0.8746 = 87.46% probability of at least 6 failures in 7 trials.

Explanation:

Binomial probability distribution

The binomial probability is the probability of exactly x successes on n repeated trials, and X can only have two outcomes.

`P(X = x) = C_(n,x).p^(x).(1-p)^(n-x)`

In which
`C_(n,x)` is the number of different combinations of x objects from a set of n elements, given by the following formula.

`C_(n,x) = (n!)/(x!(n-x)!)`

And p is the probability of X happening.

7 trials

This means that
`n = 7`

The probability of success in any trial is 9%​?
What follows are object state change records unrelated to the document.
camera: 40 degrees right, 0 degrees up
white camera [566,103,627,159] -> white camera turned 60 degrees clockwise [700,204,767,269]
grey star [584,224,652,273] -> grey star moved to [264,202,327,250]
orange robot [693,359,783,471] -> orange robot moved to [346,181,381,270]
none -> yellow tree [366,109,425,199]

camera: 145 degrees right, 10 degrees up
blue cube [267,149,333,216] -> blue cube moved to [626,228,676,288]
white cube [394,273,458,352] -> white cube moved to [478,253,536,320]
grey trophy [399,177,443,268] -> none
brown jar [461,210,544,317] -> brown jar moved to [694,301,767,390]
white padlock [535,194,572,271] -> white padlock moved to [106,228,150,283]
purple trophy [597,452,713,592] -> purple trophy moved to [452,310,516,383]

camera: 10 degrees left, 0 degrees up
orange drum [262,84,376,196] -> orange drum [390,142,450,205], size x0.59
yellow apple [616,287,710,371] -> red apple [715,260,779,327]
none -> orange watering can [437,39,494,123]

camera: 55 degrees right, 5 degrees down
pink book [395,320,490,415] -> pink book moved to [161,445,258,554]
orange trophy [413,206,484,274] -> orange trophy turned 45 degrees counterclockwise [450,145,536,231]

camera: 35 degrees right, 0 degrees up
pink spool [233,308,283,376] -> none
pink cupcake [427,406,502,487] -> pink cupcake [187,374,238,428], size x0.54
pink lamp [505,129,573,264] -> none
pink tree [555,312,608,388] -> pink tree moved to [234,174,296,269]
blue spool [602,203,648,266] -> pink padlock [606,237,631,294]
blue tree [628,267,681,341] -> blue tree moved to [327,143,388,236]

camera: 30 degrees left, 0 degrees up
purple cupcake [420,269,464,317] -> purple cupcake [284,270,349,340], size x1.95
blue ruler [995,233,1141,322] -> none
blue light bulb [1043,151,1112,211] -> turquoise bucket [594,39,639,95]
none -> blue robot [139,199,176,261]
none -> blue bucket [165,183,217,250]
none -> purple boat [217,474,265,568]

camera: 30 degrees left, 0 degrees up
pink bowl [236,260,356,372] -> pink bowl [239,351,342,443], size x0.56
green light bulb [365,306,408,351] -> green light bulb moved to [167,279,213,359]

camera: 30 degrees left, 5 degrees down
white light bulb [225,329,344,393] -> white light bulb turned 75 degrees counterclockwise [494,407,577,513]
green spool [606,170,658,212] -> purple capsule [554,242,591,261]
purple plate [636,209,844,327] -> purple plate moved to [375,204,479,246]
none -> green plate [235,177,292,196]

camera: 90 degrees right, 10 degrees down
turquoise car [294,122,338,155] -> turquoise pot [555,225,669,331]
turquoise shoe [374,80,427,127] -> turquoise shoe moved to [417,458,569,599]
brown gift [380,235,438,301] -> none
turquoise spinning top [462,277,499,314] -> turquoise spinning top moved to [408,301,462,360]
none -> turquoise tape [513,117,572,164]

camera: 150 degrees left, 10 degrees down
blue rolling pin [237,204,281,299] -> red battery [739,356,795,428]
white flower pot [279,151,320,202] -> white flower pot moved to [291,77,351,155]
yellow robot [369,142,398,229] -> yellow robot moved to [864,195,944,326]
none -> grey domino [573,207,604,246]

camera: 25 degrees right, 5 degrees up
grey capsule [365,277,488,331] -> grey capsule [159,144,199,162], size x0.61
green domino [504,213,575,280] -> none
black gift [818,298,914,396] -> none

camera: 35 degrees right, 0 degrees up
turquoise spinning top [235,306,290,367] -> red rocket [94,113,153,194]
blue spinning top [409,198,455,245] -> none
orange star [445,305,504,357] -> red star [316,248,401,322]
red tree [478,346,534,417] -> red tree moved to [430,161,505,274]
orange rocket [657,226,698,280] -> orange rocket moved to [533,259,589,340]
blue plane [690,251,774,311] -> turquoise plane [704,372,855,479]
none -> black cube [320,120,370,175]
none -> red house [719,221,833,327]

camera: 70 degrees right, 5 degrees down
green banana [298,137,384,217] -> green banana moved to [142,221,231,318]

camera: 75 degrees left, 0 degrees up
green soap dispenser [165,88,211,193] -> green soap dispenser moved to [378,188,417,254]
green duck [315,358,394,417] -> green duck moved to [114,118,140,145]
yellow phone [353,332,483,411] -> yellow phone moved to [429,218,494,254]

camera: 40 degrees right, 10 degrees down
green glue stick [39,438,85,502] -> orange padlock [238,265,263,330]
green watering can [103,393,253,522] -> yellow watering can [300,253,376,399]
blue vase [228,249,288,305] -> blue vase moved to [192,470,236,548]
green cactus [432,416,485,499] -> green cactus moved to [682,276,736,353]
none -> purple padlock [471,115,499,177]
So the probability of a failure is 100 - 9 = 91%, which means that
`p = 0.91`

Probability of at least 6 failures in 7 trials?

This is:

`P(X \geq 6) = P(X = 6) + P(X = 7)`

In which

`P(X = x) = C_(n,x).p^(x).(1-p)^(n-x)`

`P(X = 6) = C_(7,6).(0.91)^(6).(0.09)^(1) = 0.3578`

`P(X = 7) = C_(7,7).(0.91)^(7).(0.09)^(0) = 0.5168`

`P(X \geq 6) = P(X = 6) + P(X = 7) = 0.3578 + 0.5168 = 0.8746`

0.8746 = 87.46% probability of at least 6 failures in 7 trials.